Document text =>
· · ·

At Tesla Investor Day 2023 yesterday, a portion of which was live-streamed from Gigafactory Texas, investors heard about the company’s ambitious Master Plan 3 to create a sustainable energy future. They were able to see the company’s most advanced production line and hear about long-term expansion plans, the latest on energy and batteries, the upcoming generation 3 platform, and other subjects presented by many of the top leaders of the company.
While focused mostly on sustainability, the event touched on the current state of autonomy and plans for a future robotaxi fleet. CEO Elon Musk has big expectations for the value that robotaxi functionality could add to the existing and future Tesla fleet.
“This autonomy question is very big because you could potentially have…five times the utility of the asset that you currently have,” he said. “A passenger car [gets] 10 or 12 hours a week of usage plus a lot of parking expenses. An autonomous car could be 50 to 60 hours a week or something like that, and you could get rid of a lot of parking expenses. If this is true, then as autonomy is effectively turned on for [Tesla’s] fleet, it probably will be the biggest asset value increase in history overnight.”
The state of Autopilot and FSD
Ashok Elluswamy, Director of Autopilot Software at Tesla, emphasized how self-driving is a critical part of Tesla’s plan for a sustainable energy future—the theme of the investor event.
“Currently when the car is not being used, it is sitting idly in parking lots, not doing anything,” he said. “But when autonomy is truly unlocked, this car instead of being idle can go serve other customers. This, fundamentally, reduces the need to scale manufacturing to extreme levels because each car is being used way more.”
The company is relying on the learnings from its Autopilot and especially FSD (Full Self Driving) platform developments to enable its future robotaxi plans. It finally shipped its FSD data software to nearly everyone that has bought it in U.S. and Canada, according to Elluswamy.
“This amounts to roughly 400,000 customers who can turn it on anywhere and then the car would attempt to drive to the destination,” said Elluswamy. “It’s still supervised, but it can already handle turns, stop at traffic lights, yield with other objects, and generally get to the destination. We observe that people who use FSD are already five to six times safer than the U.S. national average.”

· · ·

Assigned task A =>
Edit the rows starting at the first row and ending at the line containing "go. The outdoor", replacing "patio" with "terrace" and changing nothing else. Return only those lines, without the pictures.
The text and the rows below it come from unrelated sources.

· · ·

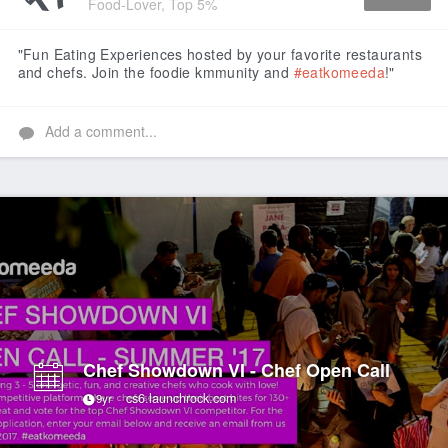
Food-Lover, Top 5%
Like
"Fun Eating Experiences hosted by your favorite restaurants
and chefs. Join the foodie kmmunity and
#eatkomeeda
!"
Add a comment...
Chef Showdown VI - Chef Open Call
cs6.launchrock.com
9yr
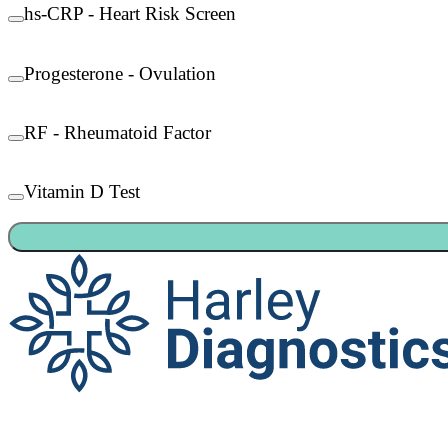
hs-CRP - Heart Risk Screen
Progesterone - Ovulation
RF - Rheumatoid Factor
Vitamin D Test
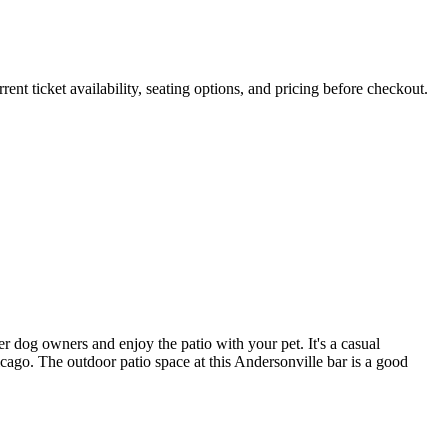
ticket availability, seating options, and pricing before checkout.
 dog owners and enjoy the patio with your pet. It's a casual
go. The outdoor patio space at this Andersonville bar is a good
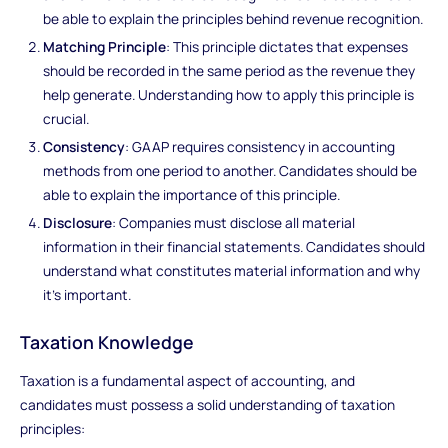
be able to explain the principles behind revenue recognition.
Matching Principle
: This principle dictates that expenses
should be recorded in the same period as the revenue they
help generate. Understanding how to apply this principle is
crucial.
Consistency
: GAAP requires consistency in accounting
methods from one period to another. Candidates should be
able to explain the importance of this principle.
Disclosure
: Companies must disclose all material
information in their financial statements. Candidates should
understand what constitutes material information and why
it's important.
Taxation Knowledge
Taxation is a fundamental aspect of accounting, and
candidates must possess a solid understanding of taxation
principles:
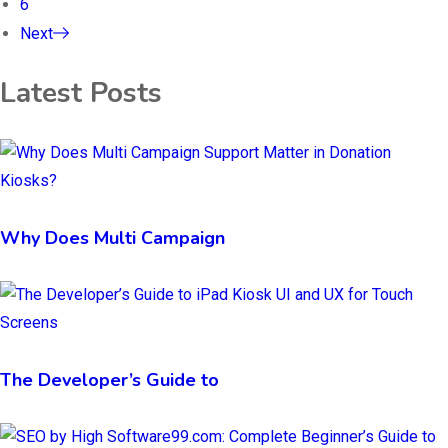
6
Next
Latest Posts
Why Does Multi Campaign
The Developer’s Guide to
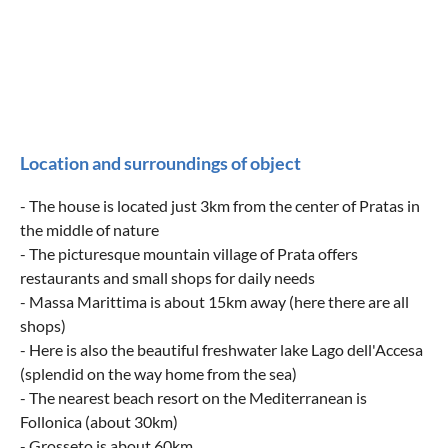
Location and surroundings of object
- The house is located just 3km from the center of Pratas in
the middle of nature
- The picturesque mountain village of Prata offers
restaurants and small shops for daily needs
- Massa Marittima is about 15km away (here there are all
shops)
- Here is also the beautiful freshwater lake Lago dell'Accesa
(splendid on the way home from the sea)
- The nearest beach resort on the Mediterranean is
Follonica (about 30km)
- Grosseto is about 60km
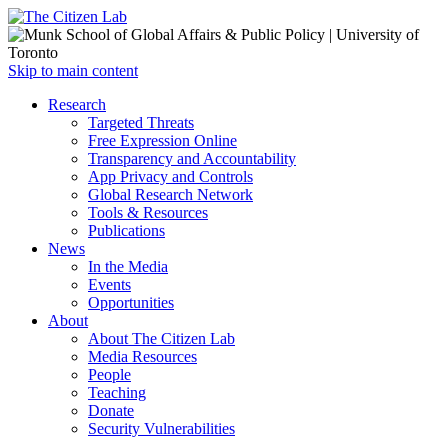
Open
Skip to main content
main
Close
Research
menu
main
Targeted Threats
menu
Free Expression Online
Transparency and Accountability
App Privacy and Controls
Global Research Network
Tools & Resources
Publications
News
In the Media
Events
Opportunities
About
About The Citizen Lab
Media Resources
People
Teaching
Donate
Security Vulnerabilities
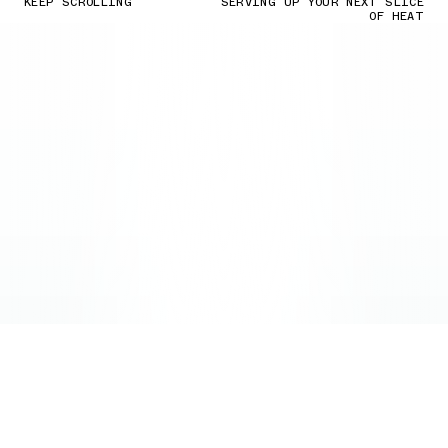
KEEP SCROLLING
SERVING UP YOUR NEXT SLICE
OF HEAT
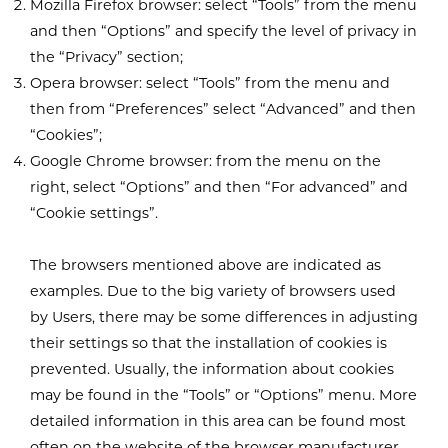
Mozilla Firefox browser: select “Tools” from the menu
and then “Options” and specify the level of privacy in
the “Privacy” section;
Opera browser: select “Tools” from the menu and
then from “Preferences” select “Advanced” and then
“Cookies”;
Google Chrome browser: from the menu on the
right, select “Options” and then “For advanced” and
“Cookie settings”.
The browsers mentioned above are indicated as
examples. Due to the big variety of browsers used
by Users, there may be some differences in adjusting
their settings so that the installation of cookies is
prevented. Usually, the information about cookies
may be found in the “Tools” or “Options” menu. More
detailed information in this area can be found most
often on the website of the browser manufacturer.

· · ·

Assigned task B =>
Summarize the Tesla Investor Day piece in two sentences.

Answer space A =>
Food-Lover, Top 5%
Like
"Fun Eating Experiences hosted by your favorite restaurants
and chefs. Join the foodie kmmunity and
#eatkomeeda
!"
Add a comment...
Chef Showdown VI - Chef Open Call
cs6.launchrock.com
9yr
hs-CRP - Heart Risk Screen
Progesterone - Ovulation
RF - Rheumatoid Factor
Vitamin D Test
ticket availability, seating options, and pricing before checkout.
 dog owners and enjoy the terrace with your pet. It's a casual
go. The outdoor terrace space at this Andersonville bar is a good

Answer space B =>
At Tesla Investor Day 2023, investors heard about Master Plan 3 for a sustainable energy future, and the event also covered autonomy and a future robotaxi fleet, which Elon Musk said could give a car about five times its current utility. Ashok Elluswamy said FSD has shipped to roughly 400,000 customers in the U.S. and Canada and, while still supervised, can handle turns, stop at traffic lights and generally get to the destination.